GAO report on National Cord Blood Inventory


01-Oct-2011

As a condition of their renewed funding for public cord blood banking, Congress required the U.S. Government Accountability Office (GAO) to conduct a study on the economic viability of the national cord blood program. The report is titled "Practices for Increasing Availability for Transplants and Related Challenges". (download the 39 page pdf file)

Here are some interesting facts in the report:

The organizations NMDP and CIBMTR forecasted that, by the year 2015, there should be over 10,000 patients per year having stem cell transplants from unrelated donors. (Reference: Talk on "Unmet Needs" presented to the HRSA Advisory Council Nov. 2011)

Instead of rising, in recent years the rate at which the NMDP has been releasing cord blood transplants has been nearly flat, even though the cost per cord blood unit has remained constant at $30K during this time frame. (Reference: GAO pdf file p.26) A wider review suggests that there are multiple factors impacting patient access to transplants.

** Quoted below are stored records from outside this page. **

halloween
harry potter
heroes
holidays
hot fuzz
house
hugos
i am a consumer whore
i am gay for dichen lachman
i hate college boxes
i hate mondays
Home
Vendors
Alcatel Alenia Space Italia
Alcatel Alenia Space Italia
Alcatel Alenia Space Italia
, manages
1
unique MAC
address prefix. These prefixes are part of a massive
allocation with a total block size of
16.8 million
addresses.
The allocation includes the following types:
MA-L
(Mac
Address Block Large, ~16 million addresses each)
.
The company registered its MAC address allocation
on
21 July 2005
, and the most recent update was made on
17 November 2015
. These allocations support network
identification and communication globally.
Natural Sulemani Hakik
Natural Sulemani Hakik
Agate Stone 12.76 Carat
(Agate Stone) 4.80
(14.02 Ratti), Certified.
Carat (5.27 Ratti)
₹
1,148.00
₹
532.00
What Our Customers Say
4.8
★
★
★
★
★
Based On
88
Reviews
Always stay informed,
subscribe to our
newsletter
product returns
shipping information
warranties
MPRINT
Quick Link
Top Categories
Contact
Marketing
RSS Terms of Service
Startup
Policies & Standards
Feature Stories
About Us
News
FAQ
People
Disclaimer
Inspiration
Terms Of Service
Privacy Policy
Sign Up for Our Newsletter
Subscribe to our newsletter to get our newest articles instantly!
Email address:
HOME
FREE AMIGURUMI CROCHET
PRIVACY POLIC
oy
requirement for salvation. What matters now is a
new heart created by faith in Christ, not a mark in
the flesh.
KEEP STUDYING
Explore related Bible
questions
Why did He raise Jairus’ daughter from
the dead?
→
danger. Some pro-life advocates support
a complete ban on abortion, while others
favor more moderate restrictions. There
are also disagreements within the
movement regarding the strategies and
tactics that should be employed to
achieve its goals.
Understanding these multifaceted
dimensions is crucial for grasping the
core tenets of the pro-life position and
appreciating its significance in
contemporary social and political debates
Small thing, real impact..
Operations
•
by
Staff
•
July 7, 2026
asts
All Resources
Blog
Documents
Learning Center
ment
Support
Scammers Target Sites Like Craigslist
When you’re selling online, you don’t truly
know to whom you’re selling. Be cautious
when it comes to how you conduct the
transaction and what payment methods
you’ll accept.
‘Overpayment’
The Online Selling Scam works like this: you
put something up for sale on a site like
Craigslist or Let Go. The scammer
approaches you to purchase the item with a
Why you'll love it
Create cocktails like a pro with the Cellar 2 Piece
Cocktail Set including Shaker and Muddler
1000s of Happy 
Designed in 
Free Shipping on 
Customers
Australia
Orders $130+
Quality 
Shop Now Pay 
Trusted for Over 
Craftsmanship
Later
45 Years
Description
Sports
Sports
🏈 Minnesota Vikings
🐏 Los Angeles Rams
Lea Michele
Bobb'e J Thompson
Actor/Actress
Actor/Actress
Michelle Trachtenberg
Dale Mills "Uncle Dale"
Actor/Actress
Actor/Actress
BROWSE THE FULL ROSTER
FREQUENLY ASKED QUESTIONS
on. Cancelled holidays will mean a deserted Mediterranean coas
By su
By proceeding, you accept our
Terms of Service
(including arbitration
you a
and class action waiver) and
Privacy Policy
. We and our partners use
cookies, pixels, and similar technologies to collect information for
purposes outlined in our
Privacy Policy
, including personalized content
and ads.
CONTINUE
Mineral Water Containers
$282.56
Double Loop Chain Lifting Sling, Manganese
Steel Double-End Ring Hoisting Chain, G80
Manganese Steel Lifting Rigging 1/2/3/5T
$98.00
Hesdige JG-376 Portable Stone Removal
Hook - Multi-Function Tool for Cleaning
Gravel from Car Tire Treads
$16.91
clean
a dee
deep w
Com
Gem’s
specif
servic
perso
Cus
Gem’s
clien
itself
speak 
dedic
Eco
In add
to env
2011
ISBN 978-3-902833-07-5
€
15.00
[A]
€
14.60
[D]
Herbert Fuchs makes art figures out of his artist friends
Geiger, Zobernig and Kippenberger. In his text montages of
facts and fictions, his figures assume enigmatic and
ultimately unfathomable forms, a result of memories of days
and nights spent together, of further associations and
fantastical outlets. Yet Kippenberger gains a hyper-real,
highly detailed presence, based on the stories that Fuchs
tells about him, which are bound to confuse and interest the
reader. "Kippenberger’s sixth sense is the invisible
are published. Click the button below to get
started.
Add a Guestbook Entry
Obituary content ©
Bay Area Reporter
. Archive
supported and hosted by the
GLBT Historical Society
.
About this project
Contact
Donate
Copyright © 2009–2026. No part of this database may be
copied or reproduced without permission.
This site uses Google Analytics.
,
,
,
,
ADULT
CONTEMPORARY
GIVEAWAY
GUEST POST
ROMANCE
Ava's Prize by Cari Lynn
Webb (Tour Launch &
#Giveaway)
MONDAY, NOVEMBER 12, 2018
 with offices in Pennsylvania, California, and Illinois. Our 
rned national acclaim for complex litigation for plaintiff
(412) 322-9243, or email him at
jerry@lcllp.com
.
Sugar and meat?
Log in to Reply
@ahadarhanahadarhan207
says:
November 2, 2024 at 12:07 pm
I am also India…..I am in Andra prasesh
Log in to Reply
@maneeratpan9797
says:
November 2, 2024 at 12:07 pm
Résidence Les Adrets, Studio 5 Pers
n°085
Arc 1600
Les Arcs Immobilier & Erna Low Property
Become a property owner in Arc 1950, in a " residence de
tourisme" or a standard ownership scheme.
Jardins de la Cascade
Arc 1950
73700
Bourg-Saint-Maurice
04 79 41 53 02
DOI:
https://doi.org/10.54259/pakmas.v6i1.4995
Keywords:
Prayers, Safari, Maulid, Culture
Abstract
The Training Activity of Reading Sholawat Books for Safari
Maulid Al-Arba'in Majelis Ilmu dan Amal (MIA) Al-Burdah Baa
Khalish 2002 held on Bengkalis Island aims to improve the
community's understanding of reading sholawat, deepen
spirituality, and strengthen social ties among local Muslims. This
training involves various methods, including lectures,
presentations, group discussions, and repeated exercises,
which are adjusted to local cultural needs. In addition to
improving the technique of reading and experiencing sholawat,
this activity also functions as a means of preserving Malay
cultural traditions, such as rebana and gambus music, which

NMDP sales of cord blood units for transplants:
2005-2006 sales increased 13.6 %
2006-2007 sales increased 38.4 %
2007-2008 sales increased 00.2 %
2008-2009 sales increased 10.4 %
2009-2010 sales increased 00.4 %

The NMDP is considering raising the minimum threshold for storing donations from 90 million to 1.25 billion TNC (TNC = Total Nucleated Cells). A review of their inventory shows that the largest units are the most likely to be released for transplant.  Hence if they only bank the largest units, they will only be spending money on the ones that are most likely to yield a return on investment.

However, only the biggest babies and the best cord blood collections have this many cells. It is estimated that raising the threshold to 1.25 billion TNC would result in only 10% of cord blood donations being accepted.  Also, it would be detrimental to HRSA's goal of increasing the genetic diversity of the donor pool, because African American collections tend to have smaller volumes and lower stem cell counts than Caucasians.